Un prestito di cinquantamila euro. Consulenze per realizzare polveriere e auto blindate in Guinea Conakry, all’epoca nelle mani di un dittatore. La storia è in un fascicolo della Procura di Genova che pareva destinato al dimenticatoio. E che invece potrebbe tornare alla ribalta, sollecitando spiegazioni all’attuale dirigente delle specialità della polizia (Polstrada, Polfer, Polaria, Polposta), Oscar Fioriolli e ad alcuni protagonisti dei processi del G8 (nessuno di loro, va detto, è indagato).
Sono passate poche settimane da quando il comandante della Polizia di Stato, Antonio Manganelli, ha scritto una lettera al quotidiano Il Secolo XIX invitando i protagonisti del G8 a chiudere una ferita ancora aperta. Un messaggio importante, ma prima c’è almeno un capitolo da chiarire: i rapporti di alcuni pezzi grossi della polizia con Fouzi Hadj. Di chi parliamo? Di un imprenditore siriano che tratta rottami di ferro, miniere, sicurezza, finanza, calcio tra Ucraina, Lettonia, Svizzera e soprattutto Guinea Conakry. Una persona che in un dossier della ong Human Rights Watch fatto proprio dall’Onu viene indicato come trafficante d’armi (fornite, si dice, ai ribelli della Liberia), un uomo amico di dittatori africani che ha un fascicolo a suo nome negli uffici Digos di Genova nell’armadio dedicato ai mediorientali sospetti.
La storia comincia nel 2004: Bruno Nedelec, giudice istruttore di Montecarlo che indaga per riciclaggio, avanza una rogatoria ai colleghi genovesi su Fouzi Hadj, residente a Pieve Ligure. La Procura apre un fascicolo a carico di anonimi che inspiegabilmente fa poca strada. Ma il destino vuole che proprio i pm del G8, Enrico Zucca e Francesco Albini Cardona, prendendo un’altra strada, arrivino a lui, al siriano, e alle sue frequentazioni.

- _Problemi da risolvere_
- a) Per favore, traduci in inglese questa frase dell'articolo: «La storia comincia nel 2004: Bruno Nedelec, giudice istruttore di Montecarlo che indaga per riciclaggio, avanza una rogatoria ai colleghi genovesi su Fouzi Hadj, residente a Pieve Ligure.»
- b) Ricopia dall'articolo la parte che si apre con le parole contenenti "La storia comincia" e si chiude con "alle sue frequentazioni.".
L'elenco è materiale a sé, separato dall'articolo.

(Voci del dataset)
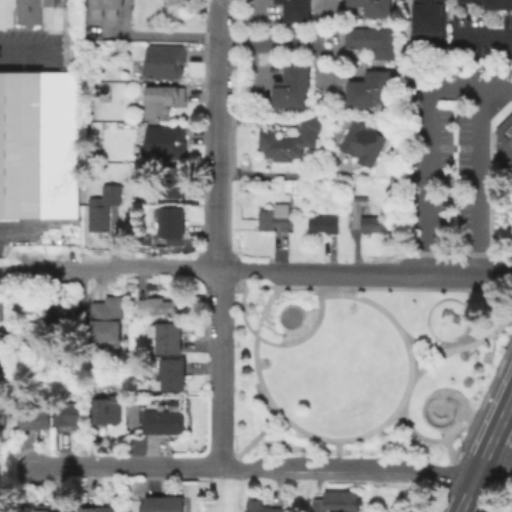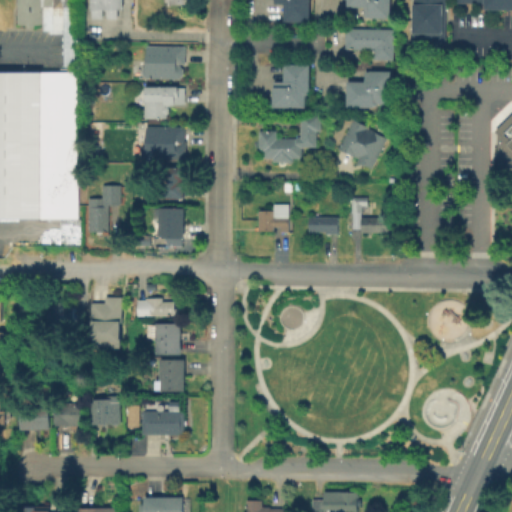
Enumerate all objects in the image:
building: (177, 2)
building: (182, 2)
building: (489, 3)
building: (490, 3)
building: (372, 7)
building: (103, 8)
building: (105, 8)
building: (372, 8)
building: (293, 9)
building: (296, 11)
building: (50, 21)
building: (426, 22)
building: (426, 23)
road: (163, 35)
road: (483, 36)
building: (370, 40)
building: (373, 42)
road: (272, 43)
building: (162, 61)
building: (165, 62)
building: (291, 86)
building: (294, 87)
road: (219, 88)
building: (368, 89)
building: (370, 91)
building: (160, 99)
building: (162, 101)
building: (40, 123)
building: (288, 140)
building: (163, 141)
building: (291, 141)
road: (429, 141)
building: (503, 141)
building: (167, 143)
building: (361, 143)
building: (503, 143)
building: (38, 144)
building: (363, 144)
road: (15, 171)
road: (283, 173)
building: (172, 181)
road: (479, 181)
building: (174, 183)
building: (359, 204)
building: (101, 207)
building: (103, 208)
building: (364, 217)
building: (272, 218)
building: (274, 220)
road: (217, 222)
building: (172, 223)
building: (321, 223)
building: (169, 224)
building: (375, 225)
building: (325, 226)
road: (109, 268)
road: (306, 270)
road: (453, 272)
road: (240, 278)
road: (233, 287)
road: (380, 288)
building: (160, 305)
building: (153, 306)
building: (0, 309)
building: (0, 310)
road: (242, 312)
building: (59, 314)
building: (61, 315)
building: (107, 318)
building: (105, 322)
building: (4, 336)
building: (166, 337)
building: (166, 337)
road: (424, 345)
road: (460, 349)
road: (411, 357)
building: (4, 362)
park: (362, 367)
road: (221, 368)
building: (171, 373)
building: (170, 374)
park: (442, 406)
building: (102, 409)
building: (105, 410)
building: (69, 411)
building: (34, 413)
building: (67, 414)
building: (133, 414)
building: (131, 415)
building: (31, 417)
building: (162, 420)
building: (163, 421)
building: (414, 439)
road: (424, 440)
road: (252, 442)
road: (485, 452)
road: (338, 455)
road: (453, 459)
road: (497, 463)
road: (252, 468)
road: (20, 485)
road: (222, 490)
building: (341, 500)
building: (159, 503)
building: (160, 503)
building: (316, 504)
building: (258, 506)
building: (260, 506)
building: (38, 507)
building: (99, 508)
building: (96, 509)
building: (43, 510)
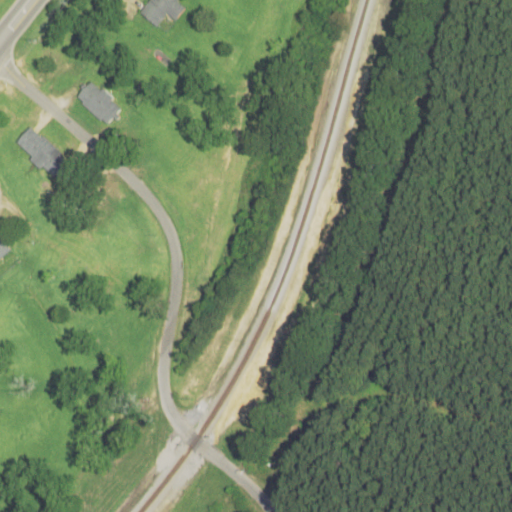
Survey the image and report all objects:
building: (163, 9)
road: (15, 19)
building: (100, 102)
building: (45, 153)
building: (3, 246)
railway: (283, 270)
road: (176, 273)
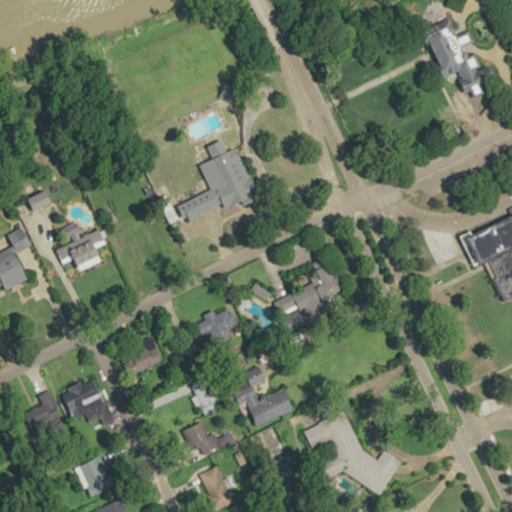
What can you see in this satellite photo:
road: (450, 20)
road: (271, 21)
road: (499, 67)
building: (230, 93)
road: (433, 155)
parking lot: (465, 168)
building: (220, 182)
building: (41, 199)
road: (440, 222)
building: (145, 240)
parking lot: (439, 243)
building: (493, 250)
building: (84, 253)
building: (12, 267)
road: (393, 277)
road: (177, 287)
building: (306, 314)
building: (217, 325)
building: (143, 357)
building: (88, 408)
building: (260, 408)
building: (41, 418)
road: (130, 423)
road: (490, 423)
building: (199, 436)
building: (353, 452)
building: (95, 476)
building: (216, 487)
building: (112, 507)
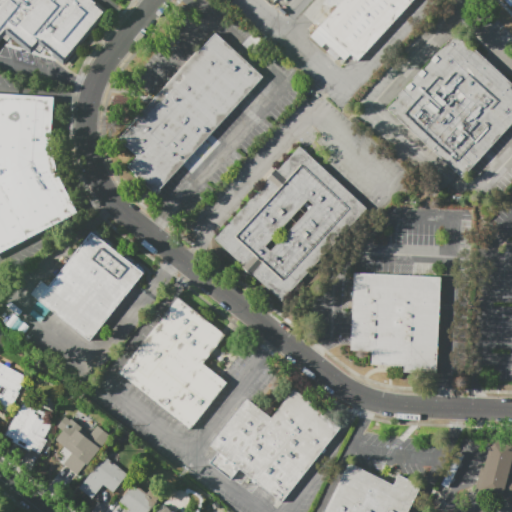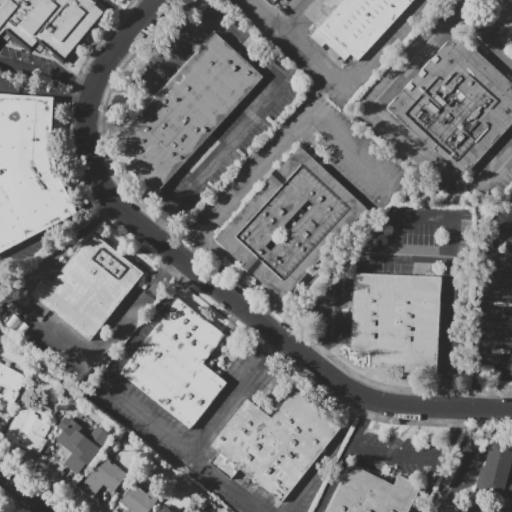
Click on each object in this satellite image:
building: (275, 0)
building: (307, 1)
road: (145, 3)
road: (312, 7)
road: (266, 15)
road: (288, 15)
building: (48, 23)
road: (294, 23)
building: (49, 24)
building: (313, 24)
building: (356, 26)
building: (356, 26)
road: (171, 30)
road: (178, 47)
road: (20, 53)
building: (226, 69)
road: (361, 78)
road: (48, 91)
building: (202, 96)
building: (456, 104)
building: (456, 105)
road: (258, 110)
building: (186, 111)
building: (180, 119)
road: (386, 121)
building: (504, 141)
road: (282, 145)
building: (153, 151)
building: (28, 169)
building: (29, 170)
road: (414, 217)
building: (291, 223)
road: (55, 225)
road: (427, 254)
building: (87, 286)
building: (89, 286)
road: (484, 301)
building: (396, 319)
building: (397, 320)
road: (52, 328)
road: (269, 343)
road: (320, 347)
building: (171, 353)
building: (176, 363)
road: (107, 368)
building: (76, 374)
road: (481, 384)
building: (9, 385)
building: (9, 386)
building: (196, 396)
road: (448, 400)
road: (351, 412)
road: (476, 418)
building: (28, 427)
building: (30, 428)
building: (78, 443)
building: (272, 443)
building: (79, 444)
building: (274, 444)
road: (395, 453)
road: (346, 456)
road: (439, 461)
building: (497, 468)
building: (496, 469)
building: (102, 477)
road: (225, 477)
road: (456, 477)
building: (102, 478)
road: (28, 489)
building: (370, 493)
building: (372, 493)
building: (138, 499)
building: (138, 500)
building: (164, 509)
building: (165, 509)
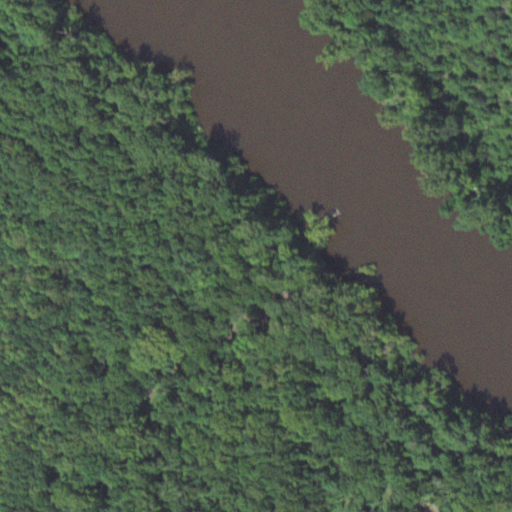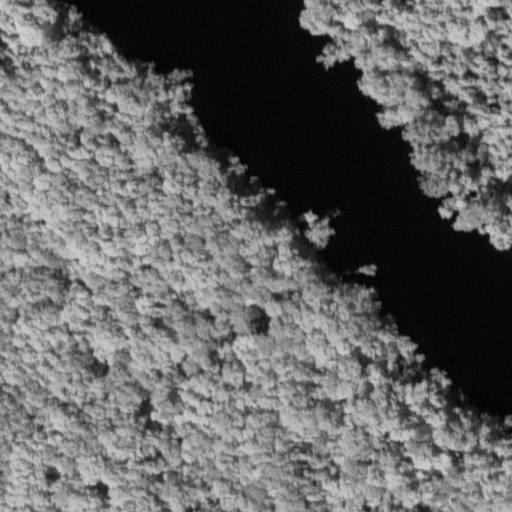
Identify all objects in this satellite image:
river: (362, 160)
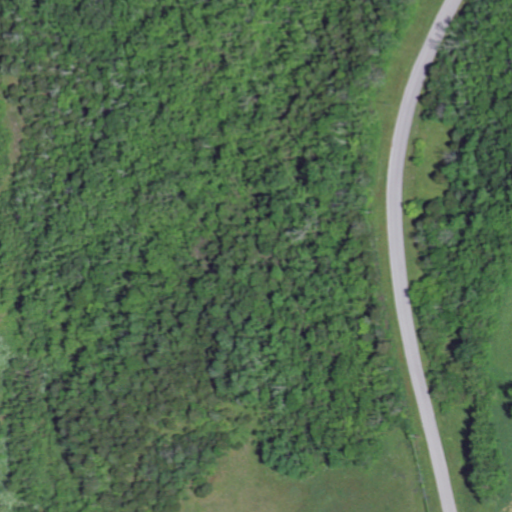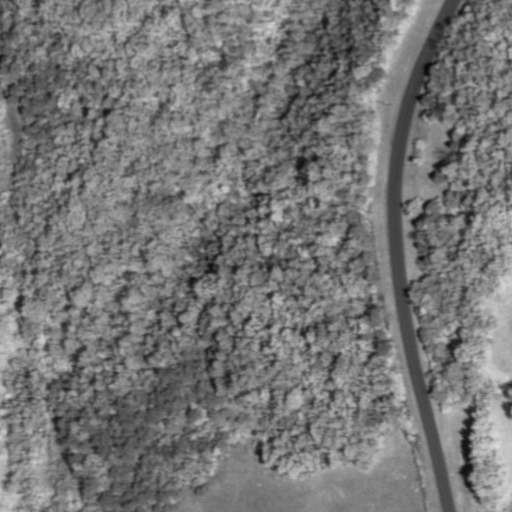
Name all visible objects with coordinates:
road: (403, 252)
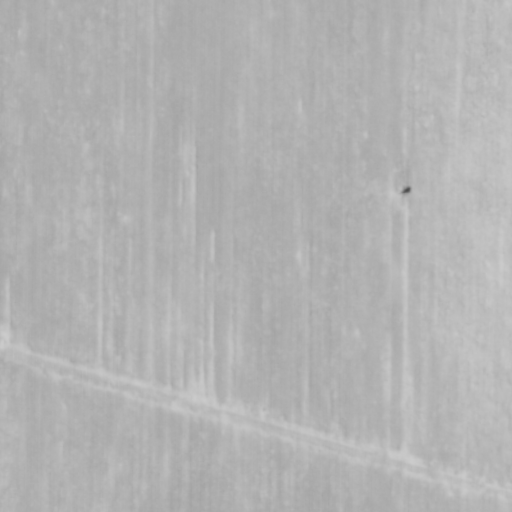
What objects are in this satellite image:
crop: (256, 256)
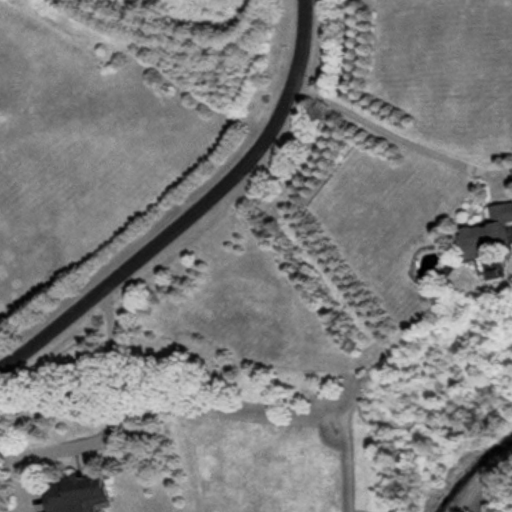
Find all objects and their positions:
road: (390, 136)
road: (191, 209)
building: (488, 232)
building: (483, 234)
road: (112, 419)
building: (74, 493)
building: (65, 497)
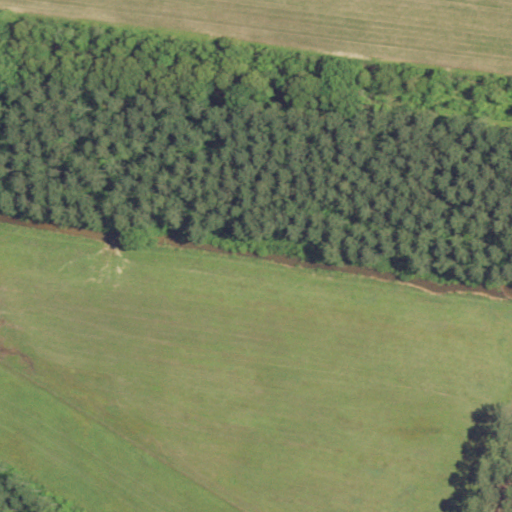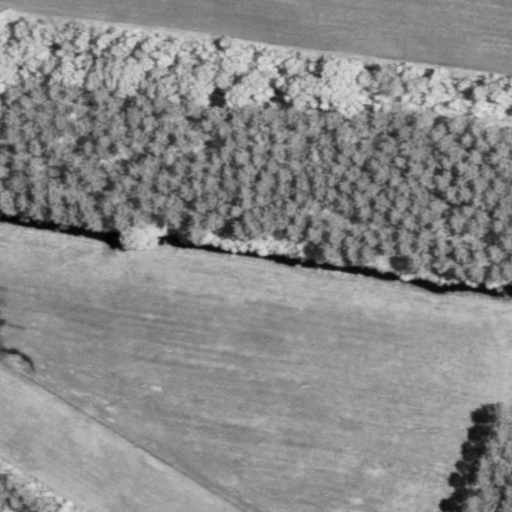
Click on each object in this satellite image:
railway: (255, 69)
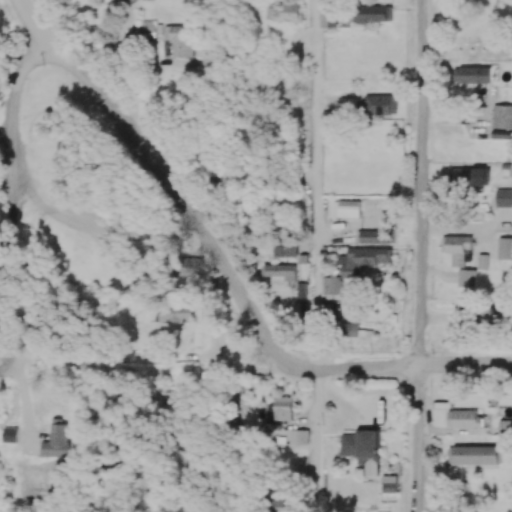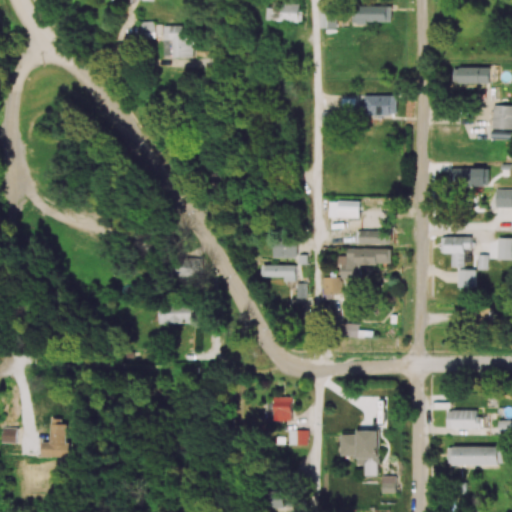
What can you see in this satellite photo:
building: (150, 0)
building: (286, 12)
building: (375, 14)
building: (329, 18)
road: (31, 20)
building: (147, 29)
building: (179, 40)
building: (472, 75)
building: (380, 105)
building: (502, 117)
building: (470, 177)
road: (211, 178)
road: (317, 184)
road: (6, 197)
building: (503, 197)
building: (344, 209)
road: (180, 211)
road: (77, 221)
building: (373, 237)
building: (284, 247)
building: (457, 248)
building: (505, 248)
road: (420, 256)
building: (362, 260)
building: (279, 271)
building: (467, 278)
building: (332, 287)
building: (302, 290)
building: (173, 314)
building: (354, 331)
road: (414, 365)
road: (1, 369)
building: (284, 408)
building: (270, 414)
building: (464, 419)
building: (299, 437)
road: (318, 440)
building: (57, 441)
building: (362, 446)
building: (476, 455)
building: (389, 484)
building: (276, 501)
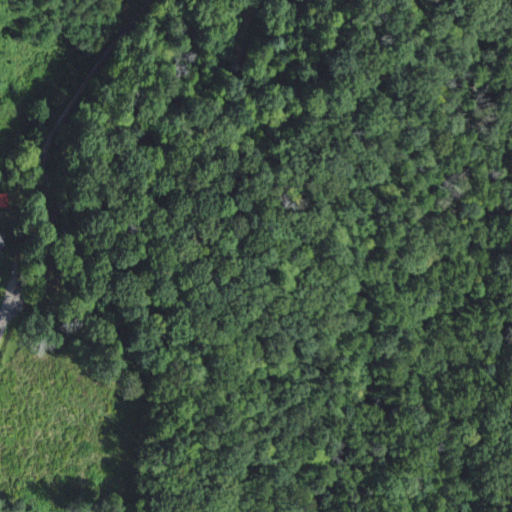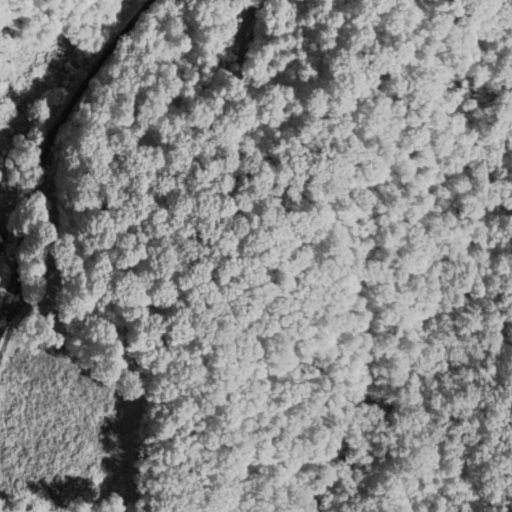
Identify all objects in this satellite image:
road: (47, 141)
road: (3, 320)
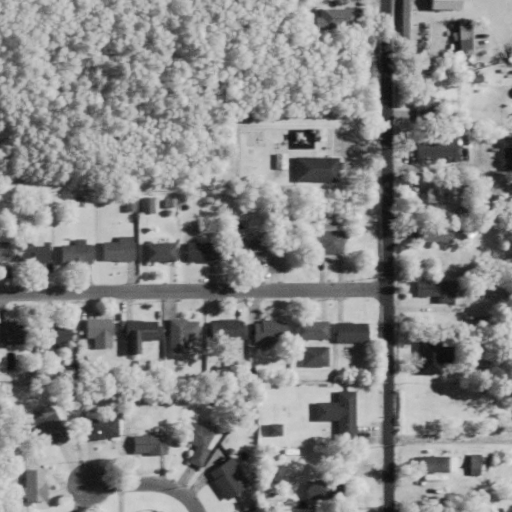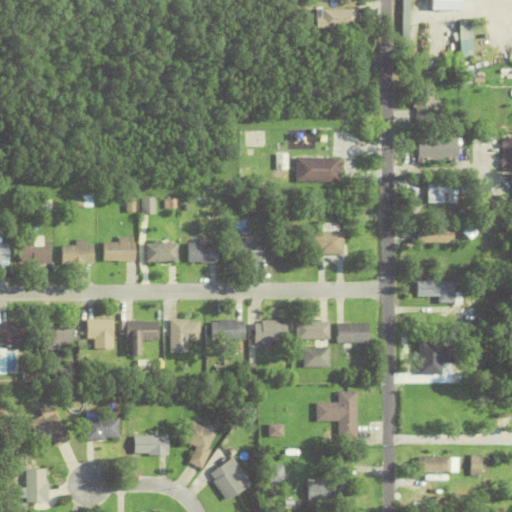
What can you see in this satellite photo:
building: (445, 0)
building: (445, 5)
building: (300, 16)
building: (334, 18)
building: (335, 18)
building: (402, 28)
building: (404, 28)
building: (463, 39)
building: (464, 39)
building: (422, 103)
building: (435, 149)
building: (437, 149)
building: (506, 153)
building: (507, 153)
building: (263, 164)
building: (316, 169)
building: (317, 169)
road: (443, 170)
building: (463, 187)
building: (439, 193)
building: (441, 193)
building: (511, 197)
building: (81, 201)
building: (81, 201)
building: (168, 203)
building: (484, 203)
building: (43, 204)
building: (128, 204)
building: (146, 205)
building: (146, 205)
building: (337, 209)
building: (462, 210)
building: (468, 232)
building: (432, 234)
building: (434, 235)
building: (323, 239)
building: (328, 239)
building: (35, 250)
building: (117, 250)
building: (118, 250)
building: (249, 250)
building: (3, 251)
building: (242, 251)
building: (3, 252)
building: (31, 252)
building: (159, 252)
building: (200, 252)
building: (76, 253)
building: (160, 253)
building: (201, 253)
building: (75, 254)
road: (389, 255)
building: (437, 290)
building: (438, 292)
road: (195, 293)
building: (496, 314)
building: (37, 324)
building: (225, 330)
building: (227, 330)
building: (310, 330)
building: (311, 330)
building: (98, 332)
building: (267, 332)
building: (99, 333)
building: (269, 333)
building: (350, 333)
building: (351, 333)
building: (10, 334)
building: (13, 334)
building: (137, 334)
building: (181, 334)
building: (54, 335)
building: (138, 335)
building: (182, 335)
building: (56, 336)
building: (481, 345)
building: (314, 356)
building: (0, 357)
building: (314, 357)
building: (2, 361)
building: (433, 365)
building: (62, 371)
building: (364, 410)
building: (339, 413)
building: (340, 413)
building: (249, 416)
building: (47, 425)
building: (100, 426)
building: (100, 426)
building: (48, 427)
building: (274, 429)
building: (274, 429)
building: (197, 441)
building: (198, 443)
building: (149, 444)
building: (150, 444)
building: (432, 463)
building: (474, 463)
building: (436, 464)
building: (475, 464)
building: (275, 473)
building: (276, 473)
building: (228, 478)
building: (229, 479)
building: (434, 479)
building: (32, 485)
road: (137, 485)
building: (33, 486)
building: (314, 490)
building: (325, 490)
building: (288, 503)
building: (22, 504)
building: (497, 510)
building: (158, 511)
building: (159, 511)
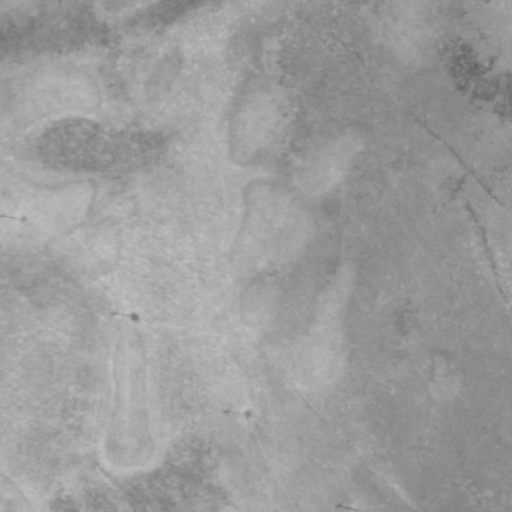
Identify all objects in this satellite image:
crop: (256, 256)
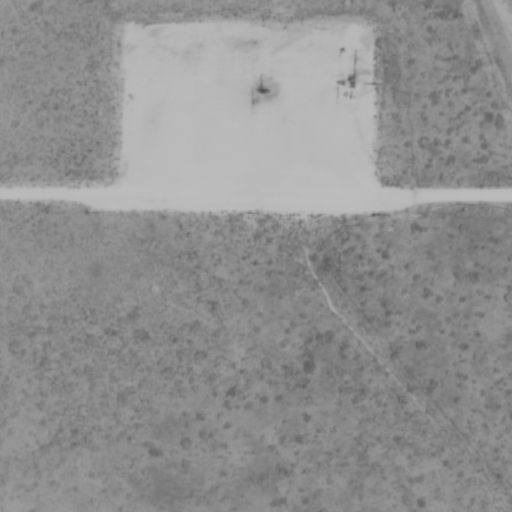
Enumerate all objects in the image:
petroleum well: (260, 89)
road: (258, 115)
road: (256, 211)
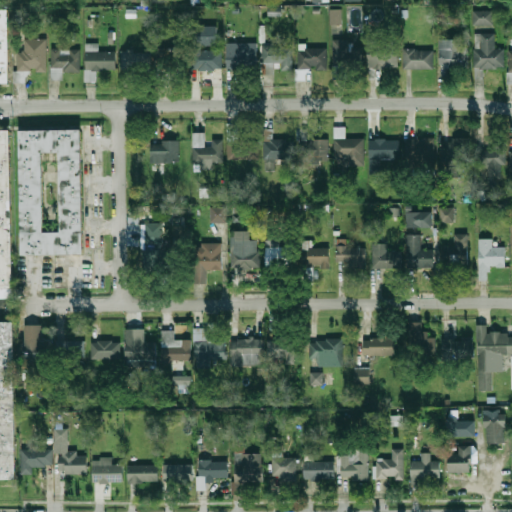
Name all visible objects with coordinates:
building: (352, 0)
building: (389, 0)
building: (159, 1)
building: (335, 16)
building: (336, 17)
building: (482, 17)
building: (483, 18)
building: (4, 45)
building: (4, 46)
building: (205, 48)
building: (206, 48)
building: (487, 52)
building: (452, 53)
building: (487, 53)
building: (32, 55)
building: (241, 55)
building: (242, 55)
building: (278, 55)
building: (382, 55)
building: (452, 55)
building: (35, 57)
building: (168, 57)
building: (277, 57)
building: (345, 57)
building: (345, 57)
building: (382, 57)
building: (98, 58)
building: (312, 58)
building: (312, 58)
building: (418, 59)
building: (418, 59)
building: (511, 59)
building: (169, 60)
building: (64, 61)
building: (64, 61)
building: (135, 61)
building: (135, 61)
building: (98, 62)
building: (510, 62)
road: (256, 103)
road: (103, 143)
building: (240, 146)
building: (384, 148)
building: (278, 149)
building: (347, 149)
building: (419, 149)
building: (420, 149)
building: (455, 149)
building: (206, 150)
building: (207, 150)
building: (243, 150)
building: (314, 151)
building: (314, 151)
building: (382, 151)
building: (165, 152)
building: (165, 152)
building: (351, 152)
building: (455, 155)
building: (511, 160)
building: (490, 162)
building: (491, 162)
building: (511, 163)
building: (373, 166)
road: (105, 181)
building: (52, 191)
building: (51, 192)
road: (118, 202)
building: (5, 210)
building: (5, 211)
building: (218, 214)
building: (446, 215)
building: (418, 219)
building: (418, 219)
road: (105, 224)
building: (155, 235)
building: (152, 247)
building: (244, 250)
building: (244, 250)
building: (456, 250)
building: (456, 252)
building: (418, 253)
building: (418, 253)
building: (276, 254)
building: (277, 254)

- _Risposte fornite_
- a) The story begins in 2004: Bruno Nedelec, an investigating judge in Monte Carlo who is looking into money laundering, submits a letter rogatory to colleagues in Genoa concerning Fouzi Hadj, a resident of Pieve Ligure.

- b)
La storia comincia nel 2004: Bruno Nedelec, giudice istruttore di Montecarlo che indaga per riciclaggio, avanza una rogatoria ai colleghi genovesi su Fouzi Hadj, residente a Pieve Ligure. La Procura apre un fascicolo a carico di anonimi che inspiegabilmente fa poca strada. Ma il destino vuole che proprio i pm del G8, Enrico Zucca e Francesco Albini Cardona, prendendo un’altra strada, arrivino a lui, al siriano, e alle sue frequentazioni.